* begin Supplied passage *

In the outgoing year I have had occasion to accompany the minister on several
of his trips abroad. And on each occasion we journalists saw, as it were, two
Ivanovs.
As befits a high-ranking diplomat, following official meetings on the ground
he would give a short assessment of a particular event or the outcome of talks
in fairly generalized terms. But once in the air, on board the aircraft, Ivanov
would usually come into our cabin without a necktie, in a sports uniform or
jeans. And then informal conversations would be held, during which the minister
would exchange the language of diplomatic protocol for a more generally
accessible style, discussing in detail (sometimes, of course, "off the
record", i.e. not for publication) what he had not had time to say on the
ground in the immediate aftermath of events.
Prologue, or Russian Diplomacy Over One Year and One
Hour
In the past year Ivanov has spent 112 days on trips abroad, visiting 31
countries (some several times). His last journey of 2002 was a round-the-world
tour following a route from Moscow to Manila to Tokyo to Washington and back to
Moscow, with two intermediate refueling stops in Dubai and San Francisco (the
not very modern Rossiya airlines Il-62 that carries the Russian political VIP
cannot cover great distances without refueling). Each of these stopping places
offered its own interest, its own subject for discussion. In Manila it was the
Asia-Pacific direction in Russian foreign policy, which has been developing
actively in recent years. In Tokyo it was bilateral relations with one of the
main players in the international arena, with which Moscow is failing utterly to
overcome the legacy of what happened back in World War II. In Washington it was
a Near East settlement, and also the prospects for collaboration between Russia
and the United States, which for more than a year now have been pursuing a
dialogue with one another on better than confidential terms....

* end Supplied passage *
* begin Provided data *

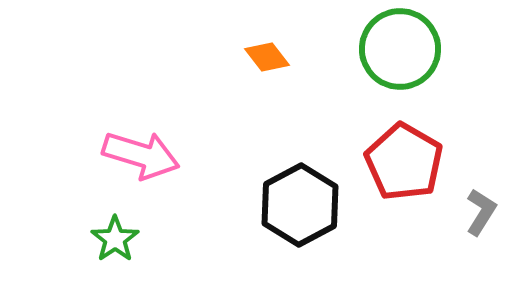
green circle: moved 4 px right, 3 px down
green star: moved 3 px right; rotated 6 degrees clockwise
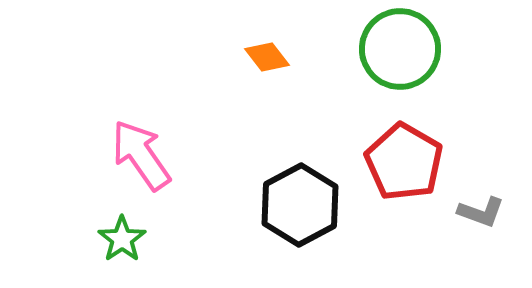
pink arrow: rotated 142 degrees counterclockwise
gray L-shape: rotated 78 degrees clockwise
green star: moved 7 px right
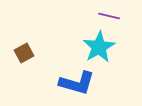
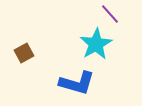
purple line: moved 1 px right, 2 px up; rotated 35 degrees clockwise
cyan star: moved 3 px left, 3 px up
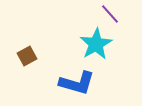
brown square: moved 3 px right, 3 px down
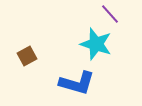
cyan star: rotated 24 degrees counterclockwise
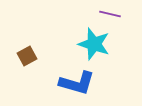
purple line: rotated 35 degrees counterclockwise
cyan star: moved 2 px left
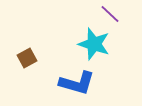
purple line: rotated 30 degrees clockwise
brown square: moved 2 px down
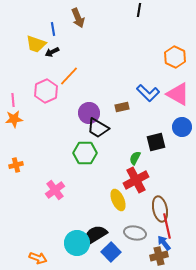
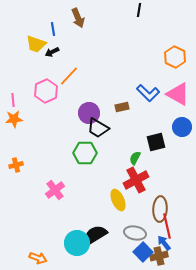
brown ellipse: rotated 15 degrees clockwise
blue square: moved 32 px right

* end Provided data *

- [Given task A]:
Check each statement against the passage on Ivanov's trips abroad, answering yes or no and quoting the words of the passage that decide it: (i) Ivanov spent 112 days on trips abroad in the past year; (ii) the last journey of 2002 included a refueling stop in Tokyo; (iii) the subject in Washington was a Near East settlement.
- [Given task B]:
Please reproduce part of the passage on Ivanov's trips abroad word for word, beginning at the words "As befits a" and stopping after "aftermath of events.".
- [Given task C]:
Carry on the passage on Ivanov's trips abroad from its last sentence.

- [Exercise output A]:
(i) Yes: "In the past year Ivanov has spent 112 days on trips abroad"
(ii) No: "with two intermediate refueling stops in Dubai and San Francisco"
(iii) Yes: "In Washington it was a Near East settlement"

- [Exercise output B]:
As befits a high-ranking diplomat, following official meetings on the ground
he would give a short assessment of a particular event or the outcome of talks
in fairly generalized terms. But once in the air, on board the aircraft, Ivanov
would usually come into our cabin without a necktie, in a sports uniform or
jeans. And then informal conversations would be held, during which the minister
would exchange the language of diplomatic protocol for a more generally
accessible style, discussing in detail (sometimes, of course, "off the
record", i.e. not for publication) what he had not had time to say on the
ground in the immediate aftermath of events.

- [Exercise output C]:
This, of course, does not describe the full range of core international
issues with which Russian diplomacy is concerned. There are also Europe, the
CIS, China, Iraq, the Korean peninsula, and other areas where the minister's
aircraft did not touch down this time around but which Moscow is watching with
the closest attention. The 40 hours spent in the air in the course of this
December circumnavigation by Igor Ivanov gave sufficient time for an effort to
look down from an altitude of 10,000 meters at a map of the world which has, in
fact, been the "action zone" for Russian foreign policy in the
outgoing year. The minister dedicated one of those 40 hours to answering
Rossiyskaya Gazeta's questions.
Conversation
To "prime" the discussion I asked Igor Ivanov to name the three
most important events of 2002, in his view.
[Ivanov] From the viewpoint of possible
consequences for our foreign policy and for the situation in the world as a
whole I would put Russia's relations with the United States in first place. This
year we have managed to negotiate a very complex period connected with the
Americans' unilateral withdrawal from the ABM treaty and not only to avoid
sliding into confrontation, which for Russia would have entailed many unpleasant
aspects, but even to maintain a constructive air of partnership. It was this
that enabled us to move on within an extremely short period to the signing of a
new treaty on the reduction of strategic offensive potentials, which provides
real prospects for the next decade of reducing them by almost two-thirds, and to
sign an important political declaration formulating the principles governing the
relationship between our countries in the spheres that are the most important
for Russia -- the political, military, and economic. All this has enabled us to
continue joint efforts in the fight against international terrorism, and not
only in Afghanistan.
[Dymarskiy] Despite the assurances given
by politicians who talk a lot about rapprochement between Russia and the United
States, the impression arises that, while talking loudly about an unprecedented
level of partnership, at the same time the two sides have not abandoned the old
logic of confrontation. It is as if we are outwardly friendly but inwardly still
regard one another as enemies.
[Ivanov] Certainly, there are those in
the United States, including some within the American administration, who still
live according to Cold War notions and seek to secure one-sided advantages. This
naturally affects the interests of not only Russia but also many other
countries, including the closest of US allies. But the American administration
also includes supporters of a multilateral approach. They understand that, even
if it is objectively the strongest power in economic and military respects, the
United States cannot live in isolation and expect -- especially since 11
September -- to resolve all problems autonomously.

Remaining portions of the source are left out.